───── THE INPUT ─────
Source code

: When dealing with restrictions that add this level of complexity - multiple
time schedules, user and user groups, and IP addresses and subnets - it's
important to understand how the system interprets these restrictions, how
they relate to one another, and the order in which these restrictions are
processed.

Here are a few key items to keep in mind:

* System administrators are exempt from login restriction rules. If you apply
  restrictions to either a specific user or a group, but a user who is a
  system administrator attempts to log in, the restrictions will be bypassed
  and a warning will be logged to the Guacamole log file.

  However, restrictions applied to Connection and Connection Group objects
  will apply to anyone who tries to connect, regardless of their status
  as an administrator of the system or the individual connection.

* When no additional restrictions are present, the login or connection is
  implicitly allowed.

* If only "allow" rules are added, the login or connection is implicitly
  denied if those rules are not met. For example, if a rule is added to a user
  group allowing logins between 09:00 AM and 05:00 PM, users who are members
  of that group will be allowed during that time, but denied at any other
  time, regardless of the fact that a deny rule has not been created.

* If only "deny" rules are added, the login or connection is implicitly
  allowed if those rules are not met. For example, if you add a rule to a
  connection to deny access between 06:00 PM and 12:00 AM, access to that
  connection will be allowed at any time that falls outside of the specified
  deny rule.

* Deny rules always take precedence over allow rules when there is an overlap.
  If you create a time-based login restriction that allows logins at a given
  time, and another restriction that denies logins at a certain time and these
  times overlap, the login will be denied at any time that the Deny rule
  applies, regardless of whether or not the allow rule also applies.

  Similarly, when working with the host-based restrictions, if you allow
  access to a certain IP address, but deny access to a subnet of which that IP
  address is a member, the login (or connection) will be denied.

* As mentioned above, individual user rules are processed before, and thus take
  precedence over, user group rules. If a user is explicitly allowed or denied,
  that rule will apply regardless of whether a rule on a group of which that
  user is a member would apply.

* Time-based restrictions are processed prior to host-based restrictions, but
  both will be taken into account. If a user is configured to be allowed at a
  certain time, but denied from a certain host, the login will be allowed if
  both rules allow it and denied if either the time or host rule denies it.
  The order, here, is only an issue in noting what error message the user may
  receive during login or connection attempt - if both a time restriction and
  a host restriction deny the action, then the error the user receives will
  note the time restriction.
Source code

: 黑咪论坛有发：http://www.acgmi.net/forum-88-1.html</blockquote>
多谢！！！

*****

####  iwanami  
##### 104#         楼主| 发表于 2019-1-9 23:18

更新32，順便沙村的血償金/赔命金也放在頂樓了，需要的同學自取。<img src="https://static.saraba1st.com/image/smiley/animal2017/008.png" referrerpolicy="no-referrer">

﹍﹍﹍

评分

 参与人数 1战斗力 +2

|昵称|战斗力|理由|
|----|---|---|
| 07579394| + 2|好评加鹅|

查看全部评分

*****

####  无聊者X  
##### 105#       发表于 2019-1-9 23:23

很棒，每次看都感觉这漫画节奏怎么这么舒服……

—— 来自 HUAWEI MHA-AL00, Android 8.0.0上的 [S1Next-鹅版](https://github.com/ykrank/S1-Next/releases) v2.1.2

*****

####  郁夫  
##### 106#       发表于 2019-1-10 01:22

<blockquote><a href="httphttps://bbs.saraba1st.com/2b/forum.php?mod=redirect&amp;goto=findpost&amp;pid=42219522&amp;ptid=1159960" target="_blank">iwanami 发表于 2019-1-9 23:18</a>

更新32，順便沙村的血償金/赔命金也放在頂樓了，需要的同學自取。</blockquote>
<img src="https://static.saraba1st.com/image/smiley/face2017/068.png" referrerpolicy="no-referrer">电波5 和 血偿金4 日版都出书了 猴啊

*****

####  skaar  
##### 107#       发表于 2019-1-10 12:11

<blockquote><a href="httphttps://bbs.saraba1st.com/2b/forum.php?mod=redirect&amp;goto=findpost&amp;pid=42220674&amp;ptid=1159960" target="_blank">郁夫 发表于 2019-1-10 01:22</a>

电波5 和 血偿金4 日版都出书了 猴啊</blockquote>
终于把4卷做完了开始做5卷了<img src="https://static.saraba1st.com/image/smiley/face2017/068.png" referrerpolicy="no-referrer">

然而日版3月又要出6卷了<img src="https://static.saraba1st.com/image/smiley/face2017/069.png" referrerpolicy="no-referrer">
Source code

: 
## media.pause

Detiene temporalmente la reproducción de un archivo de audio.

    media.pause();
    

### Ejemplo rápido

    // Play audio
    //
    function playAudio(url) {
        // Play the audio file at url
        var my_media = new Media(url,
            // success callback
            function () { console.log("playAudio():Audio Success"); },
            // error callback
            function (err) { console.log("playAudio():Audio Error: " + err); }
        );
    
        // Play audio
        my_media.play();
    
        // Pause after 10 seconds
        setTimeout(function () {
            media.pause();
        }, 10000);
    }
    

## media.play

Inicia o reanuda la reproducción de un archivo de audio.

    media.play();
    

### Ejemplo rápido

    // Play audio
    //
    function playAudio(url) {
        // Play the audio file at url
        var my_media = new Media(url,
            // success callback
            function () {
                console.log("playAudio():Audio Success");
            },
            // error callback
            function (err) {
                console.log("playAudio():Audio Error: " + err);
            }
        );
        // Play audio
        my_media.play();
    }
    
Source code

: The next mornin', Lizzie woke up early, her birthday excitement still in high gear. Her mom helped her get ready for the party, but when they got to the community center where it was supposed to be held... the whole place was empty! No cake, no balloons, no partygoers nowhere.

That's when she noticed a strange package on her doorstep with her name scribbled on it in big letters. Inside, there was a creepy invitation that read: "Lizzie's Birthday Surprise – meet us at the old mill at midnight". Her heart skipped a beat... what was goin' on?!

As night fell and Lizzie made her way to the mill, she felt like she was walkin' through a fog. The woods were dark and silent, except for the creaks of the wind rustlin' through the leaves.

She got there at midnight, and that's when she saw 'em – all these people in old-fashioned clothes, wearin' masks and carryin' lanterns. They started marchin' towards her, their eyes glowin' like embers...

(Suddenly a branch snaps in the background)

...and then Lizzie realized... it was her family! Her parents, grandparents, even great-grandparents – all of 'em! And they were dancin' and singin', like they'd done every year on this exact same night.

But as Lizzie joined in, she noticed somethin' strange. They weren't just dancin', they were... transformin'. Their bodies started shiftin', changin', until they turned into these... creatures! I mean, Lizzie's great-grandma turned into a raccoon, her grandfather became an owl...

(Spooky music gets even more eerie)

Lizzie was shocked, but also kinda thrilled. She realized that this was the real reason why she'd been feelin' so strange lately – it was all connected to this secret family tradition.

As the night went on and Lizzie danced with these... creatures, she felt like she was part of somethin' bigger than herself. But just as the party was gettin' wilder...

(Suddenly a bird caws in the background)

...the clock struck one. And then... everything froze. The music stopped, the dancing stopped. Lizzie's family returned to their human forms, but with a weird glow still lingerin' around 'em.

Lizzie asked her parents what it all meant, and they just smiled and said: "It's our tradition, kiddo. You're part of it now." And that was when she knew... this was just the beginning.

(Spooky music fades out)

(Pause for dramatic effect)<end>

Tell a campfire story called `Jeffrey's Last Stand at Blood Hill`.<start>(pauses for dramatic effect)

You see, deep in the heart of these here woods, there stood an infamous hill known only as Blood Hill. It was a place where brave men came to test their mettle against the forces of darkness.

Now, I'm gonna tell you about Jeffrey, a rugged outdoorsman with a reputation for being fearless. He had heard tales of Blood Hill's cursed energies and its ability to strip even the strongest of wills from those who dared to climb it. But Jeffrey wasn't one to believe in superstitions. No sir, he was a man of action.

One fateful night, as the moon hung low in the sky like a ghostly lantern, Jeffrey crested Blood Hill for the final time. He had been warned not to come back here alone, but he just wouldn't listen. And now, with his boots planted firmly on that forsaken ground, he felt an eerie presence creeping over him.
─────
> WORK ORDER: Reproduce the listing above, substituting "Crow Hill" for every instance of "Blood Hill" and keeping everything else the same.

> WRITTEN ANSWER:
Source code

: When dealing with restrictions that add this level of complexity - multiple
time schedules, user and user groups, and IP addresses and subnets - it's
important to understand how the system interprets these restrictions, how
they relate to one another, and the order in which these restrictions are
processed.

Here are a few key items to keep in mind:

* System administrators are exempt from login restriction rules. If you apply
  restrictions to either a specific user or a group, but a user who is a
  system administrator attempts to log in, the restrictions will be bypassed
  and a warning will be logged to the Guacamole log file.

  However, restrictions applied to Connection and Connection Group objects
  will apply to anyone who tries to connect, regardless of their status
  as an administrator of the system or the individual connection.

* When no additional restrictions are present, the login or connection is
  implicitly allowed.

* If only "allow" rules are added, the login or connection is implicitly
  denied if those rules are not met. For example, if a rule is added to a user
  group allowing logins between 09:00 AM and 05:00 PM, users who are members
  of that group will be allowed during that time, but denied at any other
  time, regardless of the fact that a deny rule has not been created.

* If only "deny" rules are added, the login or connection is implicitly
  allowed if those rules are not met. For example, if you add a rule to a
  connection to deny access between 06:00 PM and 12:00 AM, access to that
  connection will be allowed at any time that falls outside of the specified
  deny rule.

* Deny rules always take precedence over allow rules when there is an overlap.
  If you create a time-based login restriction that allows logins at a given
  time, and another restriction that denies logins at a certain time and these
  times overlap, the login will be denied at any time that the Deny rule
  applies, regardless of whether or not the allow rule also applies.

  Similarly, when working with the host-based restrictions, if you allow
  access to a certain IP address, but deny access to a subnet of which that IP
  address is a member, the login (or connection) will be denied.

* As mentioned above, individual user rules are processed before, and thus take
  precedence over, user group rules. If a user is explicitly allowed or denied,
  that rule will apply regardless of whether a rule on a group of which that
  user is a member would apply.

* Time-based restrictions are processed prior to host-based restrictions, but
  both will be taken into account. If a user is configured to be allowed at a
  certain time, but denied from a certain host, the login will be allowed if
  both rules allow it and denied if either the time or host rule denies it.
  The order, here, is only an issue in noting what error message the user may
  receive during login or connection attempt - if both a time restriction and
  a host restriction deny the action, then the error the user receives will
  note the time restriction.
Source code

: 黑咪论坛有发：http://www.acgmi.net/forum-88-1.html</blockquote>
多谢！！！

*****

####  iwanami  
##### 104#         楼主| 发表于 2019-1-9 23:18

更新32，順便沙村的血償金/赔命金也放在頂樓了，需要的同學自取。<img src="https://static.saraba1st.com/image/smiley/animal2017/008.png" referrerpolicy="no-referrer">

﹍﹍﹍

评分

 参与人数 1战斗力 +2

|昵称|战斗力|理由|
|----|---|---|
| 07579394| + 2|好评加鹅|

查看全部评分

*****

####  无聊者X  
##### 105#       发表于 2019-1-9 23:23

很棒，每次看都感觉这漫画节奏怎么这么舒服……

—— 来自 HUAWEI MHA-AL00, Android 8.0.0上的 [S1Next-鹅版](https://github.com/ykrank/S1-Next/releases) v2.1.2

*****

####  郁夫  
##### 106#       发表于 2019-1-10 01:22

<blockquote><a href="httphttps://bbs.saraba1st.com/2b/forum.php?mod=redirect&amp;goto=findpost&amp;pid=42219522&amp;ptid=1159960" target="_blank">iwanami 发表于 2019-1-9 23:18</a>

更新32，順便沙村的血償金/赔命金也放在頂樓了，需要的同學自取。</blockquote>
<img src="https://static.saraba1st.com/image/smiley/face2017/068.png" referrerpolicy="no-referrer">电波5 和 血偿金4 日版都出书了 猴啊

*****

####  skaar  
##### 107#       发表于 2019-1-10 12:11

<blockquote><a href="httphttps://bbs.saraba1st.com/2b/forum.php?mod=redirect&amp;goto=findpost&amp;pid=42220674&amp;ptid=1159960" target="_blank">郁夫 发表于 2019-1-10 01:22</a>

电波5 和 血偿金4 日版都出书了 猴啊</blockquote>
终于把4卷做完了开始做5卷了<img src="https://static.saraba1st.com/image/smiley/face2017/068.png" referrerpolicy="no-referrer">

然而日版3月又要出6卷了<img src="https://static.saraba1st.com/image/smiley/face2017/069.png" referrerpolicy="no-referrer">
Source code

: 
## media.pause

Detiene temporalmente la reproducción de un archivo de audio.

    media.pause();
    

### Ejemplo rápido

    // Play audio
    //
    function playAudio(url) {
        // Play the audio file at url
        var my_media = new Media(url,
            // success callback
            function () { console.log("playAudio():Audio Success"); },
            // error callback
            function (err) { console.log("playAudio():Audio Error: " + err); }
        );
    
        // Play audio
        my_media.play();
    
        // Pause after 10 seconds
        setTimeout(function () {
            media.pause();
        }, 10000);
    }
    

## media.play

Inicia o reanuda la reproducción de un archivo de audio.

    media.play();
    

### Ejemplo rápido

    // Play audio
    //
    function playAudio(url) {
        // Play the audio file at url
        var my_media = new Media(url,
            // success callback
            function () {
                console.log("playAudio():Audio Success");
            },
            // error callback
            function (err) {
                console.log("playAudio():Audio Error: " + err);
            }
        );
        // Play audio
        my_media.play();
    }
    
Source code

: The next mornin', Lizzie woke up early, her birthday excitement still in high gear. Her mom helped her get ready for the party, but when they got to the community center where it was supposed to be held... the whole place was empty! No cake, no balloons, no partygoers nowhere.

That's when she noticed a strange package on her doorstep with her name scribbled on it in big letters. Inside, there was a creepy invitation that read: "Lizzie's Birthday Surprise – meet us at the old mill at midnight". Her heart skipped a beat... what was goin' on?!

As night fell and Lizzie made her way to the mill, she felt like she was walkin' through a fog. The woods were dark and silent, except for the creaks of the wind rustlin' through the leaves.

She got there at midnight, and that's when she saw 'em – all these people in old-fashioned clothes, wearin' masks and carryin' lanterns. They started marchin' towards her, their eyes glowin' like embers...

(Suddenly a branch snaps in the background)

...and then Lizzie realized... it was her family! Her parents, grandparents, even great-grandparents – all of 'em! And they were dancin' and singin', like they'd done every year on this exact same night.

But as Lizzie joined in, she noticed somethin' strange. They weren't just dancin', they were... transformin'. Their bodies started shiftin', changin', until they turned into these... creatures! I mean, Lizzie's great-grandma turned into a raccoon, her grandfather became an owl...

(Spooky music gets even more eerie)

Lizzie was shocked, but also kinda thrilled. She realized that this was the real reason why she'd been feelin' so strange lately – it was all connected to this secret family tradition.

As the night went on and Lizzie danced with these... creatures, she felt like she was part of somethin' bigger than herself. But just as the party was gettin' wilder...

(Suddenly a bird caws in the background)

...the clock struck one. And then... everything froze. The music stopped, the dancing stopped. Lizzie's family returned to their human forms, but with a weird glow still lingerin' around 'em.

Lizzie asked her parents what it all meant, and they just smiled and said: "It's our tradition, kiddo. You're part of it now." And that was when she knew... this was just the beginning.

(Spooky music fades out)

(Pause for dramatic effect)<end>

Tell a campfire story called `Jeffrey's Last Stand at Crow Hill`.<start>(pauses for dramatic effect)

You see, deep in the heart of these here woods, there stood an infamous hill known only as Crow Hill. It was a place where brave men came to test their mettle against the forces of darkness.

Now, I'm gonna tell you about Jeffrey, a rugged outdoorsman with a reputation for being fearless. He had heard tales of Crow Hill's cursed energies and its ability to strip even the strongest of wills from those who dared to climb it. But Jeffrey wasn't one to believe in superstitions. No sir, he was a man of action.

One fateful night, as the moon hung low in the sky like a ghostly lantern, Jeffrey crested Crow Hill for the final time. He had been warned not to come back here alone, but he just wouldn't listen. And now, with his boots planted firmly on that forsaken ground, he felt an eerie presence creeping over him.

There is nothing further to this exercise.